Week 8: Recovery Phase 1
Updated: May 10, 2020
When I met with my oncologist last week, she was as normal, very upfront. I paraphrase, a lot, but it was something along the lines of “Next week will be hard. One of the hardest yet. But you will turn the corner in 10 days or so, so focus on that”.
I’ve learned to trust everyone involved in my treatment, and she was of course correct. The first week after radiation therapy ends – last week - is fucking hard. I allow myself to swear here, as it has been shown by UK researchers that swearing helps reduce pain, the discovery even winning the researchers the Ig Nobel Peace Prize in 2010 😃
To manage the pain, I upped my Oxycodone to 20 mgs every 4 hours, and like last week, all nourishment and drugs are being administered through my peg tube. I’m getting really efficient at use the tube now, I can literally do it while on the move.
As mentioned last week, the pain became focussed in my throat. It’s hard to describe, but maybe it’s like having your tonsils out and then it’s like the pain one feels after the anaesthetic has worn off? But all the time. 24/7. What made this worse was the constant build up of glutty green phlegm on my throat that has to be cleared every 30 minutes or so with a retch, which is pretty disgusting. And the thick, mucous-like saliva that builds up all the time has to be wiped away constantly. For the first 6 days I had to lie on towels every night as I literally could not stop drooling this stuff 🤢.
Then when one pain grew more intense and subsided, a new pain would develop, especially in different parts of my mouth. What I think both David and I found fascinating was why is the pain developing in different parts, so long after the treatment has ended. A quick scroll through google found that it is linked to the radiation treatment itself
The radiation I’ve been exposed to over the last 7 weeks damages the DNA in the cells that are actively growing. That DNA is crucial to how those cells grow. Over some period, from hours to years, different cell types just get on with doing what they need to do, acting as the bricks and mortar of our bodies. However, most cells will want to go through a cycle of growth, and this occurs in different phases. At some point they divide, and so start to make certain proteins and other stuff that then allow them to create the DNA for new cells. Making the proteins and then the DNA can take between one and two days each. After that, there’s another phase which creates the bits and pieces that will ensure a successful cell division. In the final phase, the cell splits, creating a copy of itself.
Radiation is more effective on cells that are going through the division process. So those cells like cancer cells (or hair follicles), that grow quickly, are most affected by the radiation. The radiation messes up the DNA, and the cell division process, so the cells hit by radiation basically just die. But because different cells are going through their own cycle, this affects different cells at different times. This means that the radiation continues to have its effect long after it’s no longer being zapped through you.
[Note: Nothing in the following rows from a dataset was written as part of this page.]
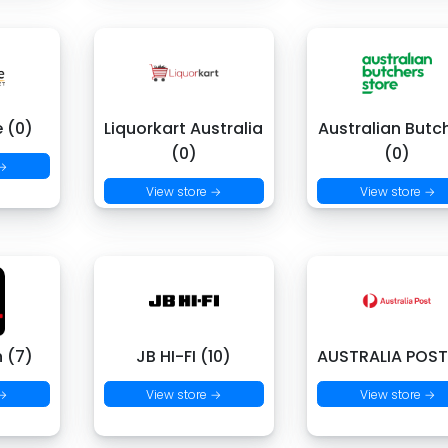
e (0)
Liquorkart Australia
Australian Butc
(0)
(0)
 →
View store →
View store →
 (7)
JB HI-FI (10)
AUSTRALIA POST
 →
View store →
View store →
That’s why the couple of weeks after radiotherapy can feel the worst. At this point, I’ve had the maximum dosage of radiation, so all those cancer cells are hopefully dying away, but so are all the normal cells my throat needs to function: the skin cells lining my throat, making saliva, making the glands that make saliva, basically, just keeping my body working. And each of these will have different growth rates, hence the different symptoms at different times.
As time goes on, the healthy cells that haven’t been damaged begin to grow again, and my body will recruit resources from all over the place to do this. The cancer cells will, however, hopefully have died away!!
So for pain management, we know that there will be severe pain, but for each person it is different because the radiation will have affected different tissues and cell types to different degrees. And that is the uncertainty we have to deal with.
However, to manage this, we strengthened my feeding and drugs schedule, which David took on board too keenly for my liking.
And it worked; when anything went wrong having a strict schedule meant that that elusive balance of managing pain could be restored as quickly as possible.
There are few hours in the day when I don't have to so something
But as off this morning, maybe I’ve turned that corner a couple of days early. I’m looking at David’s food jealously for the first time, and weirdly I’ve even taken to day-dreaming about biting into and chewing cakes, and mimicking the actions!!!
Time will tell if my crisp obsession will come back, or if that has dissolved away with the cancer too.